Somehow during Dem administrations, we have an improving budget deficit (even sometimes a surplus) while maintaining more of a social safety net.

That should pretty much tell you everything.

So... can someone explain who do we owe this 38T$ *TO*?

Or is this more similar medical debt funny money where they just use a RNG to make up a number.

In general I am a deficit owl, not hawk...but I don't believe the recent tax law, which barely does anything for middle class downwards, is a productive use of debt. Debt accumulated for productive means is usually okay, but not this upwards accumulation of wealth.
Here is proposal to the boomers from a zoomer. I've paid over 100k in social security in my lifetime. Apparently social security is "not an entitlement(lol)" but you can have it all. Take every cent, but starting tomorrow there are no more checks.
This is what a "fiscally conservative" party in charge of government looks like
In fiscal 2024 the US federal government brought in revenues of $4.9T and spent $6.8T (https://www.cbo.gov/publication/61185). Of that $6.8T, mandatory spending accounted for $4.1T (https://www.cbo.gov/publication/61182). Mandatory spending is automatic, the laws are already in place and the money is spent based on the situation and natural demand.

Of the $2.7T of not-mandatory spending, $0.9T was servicing existing debt. Of the remaining $1.8T of actual spending, defense accounted for $0.85T. The final remaining $0.96T is what's actually voted on in any budget, which is about 15% of all government spending (https://www.cbo.gov/publication/61184).

Here is a puzzle:

Investors in bonds look for a percentage growth, year over year. That's an exponential. A linear growth would be non-investable in the longer run.

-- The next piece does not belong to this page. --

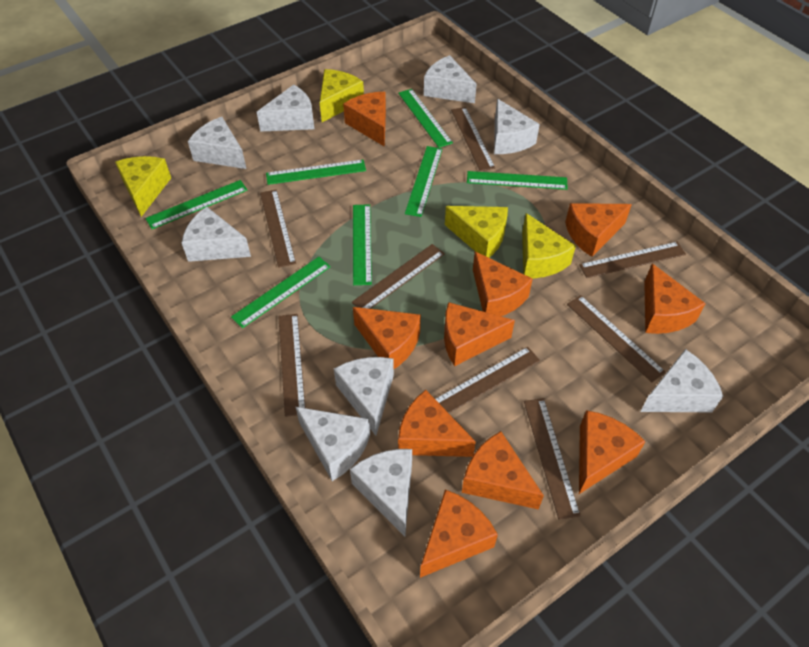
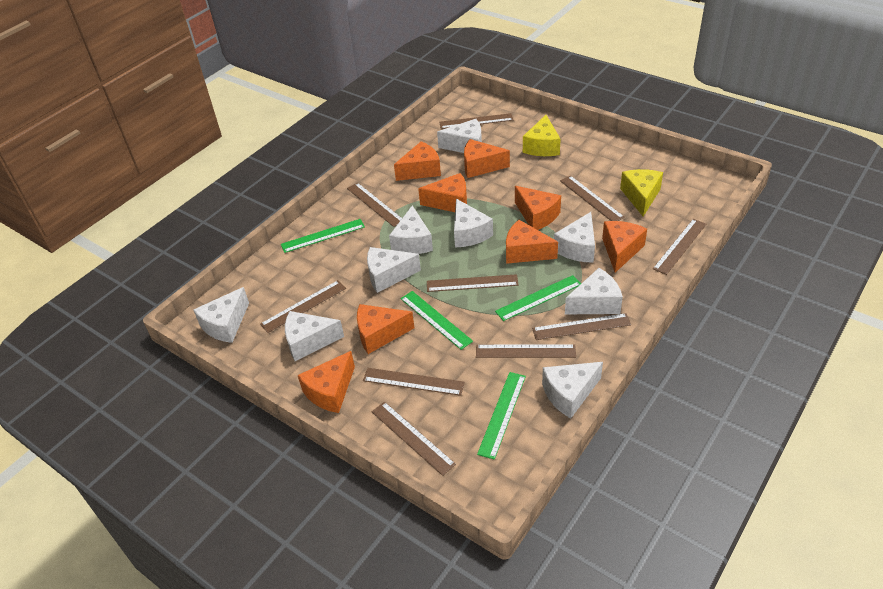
brown ruler: 8 -> 10
green ruler: 7 -> 4
orange cheese: 10 -> 8
yellow cheese: 4 -> 2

From the other side, the US debt is quite linear on a log scale, so also exponential. That suddenly looks scary. But that is really to be expected? Exponential is the natural curve. If it wasn't exponential it would disappear, year over year.

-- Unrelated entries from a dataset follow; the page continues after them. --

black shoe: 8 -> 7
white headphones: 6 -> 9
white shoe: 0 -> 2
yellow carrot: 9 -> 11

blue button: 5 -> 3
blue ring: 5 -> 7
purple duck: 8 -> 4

The VAST majority of this growth will continue to be in healthcare and/or social security (mostly healthcare though).

Until our healthcare markets become more free market, this growth in spending will accelerate as boomers age.

Conservatives want to cut taxes to force liberals to cut spending. Liberals want to increase spending to force the conservatives to increase taxes. But voters don't like increased taxes (on themselves) or decreased spending. So we end up with the worst of both worlds--higher spending without the tax revenue to afford it. Then we get to watch each side win the war of opinion on cable news. They throw each other under the bus, eventually come to a deal, and both sides claim victory. Rinse. Repeat.
> Conservatives want to cut taxes to force liberals to cut spending. Liberals want to increase spending to force the conservatives to increase taxes.

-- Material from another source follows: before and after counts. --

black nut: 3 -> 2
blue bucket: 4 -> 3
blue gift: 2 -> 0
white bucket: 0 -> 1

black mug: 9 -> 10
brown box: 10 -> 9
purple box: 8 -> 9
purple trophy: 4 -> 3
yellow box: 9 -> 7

This is straight propaganda. Both parties increase spending. One party cuts taxes for the rich, the other increases taxes on the rich.

Conservatives haven't been "small government" and haven't cut taxes for folks other than the rich in a long, long time. Even calling them "small government" is a misnomer, because that propaganda is about privatization, not reducing costs (private services are less efficient and more costly than the government service they replace!)

Let's stop calling the problem "both-sides". One side is considerably worse for the economy, and you and I know it's the conservatives.

The underlying belief of both is that America is exceptional thus will magically be saved from debt.

Now America is exceptional for many reasons, but if we don't fix our debt we will meet the same unexceptional fate as many empires before us.

And the eastern aligned nations are buying gold like there is no tomorrow

Think the dollar may soon find itself as not only game in town for trade sooner than initially thought

Well I agree than Gold will have the ultimate endurance but for now the Dollar is backed by US Military. As long as the Military is Strong the US economy is guaranteed to at least be better than the median of developed nations there has not been real economic reasons for war yet but as soon as there is the economic reasons become politicized and that will serve as a pretext for taking the resources.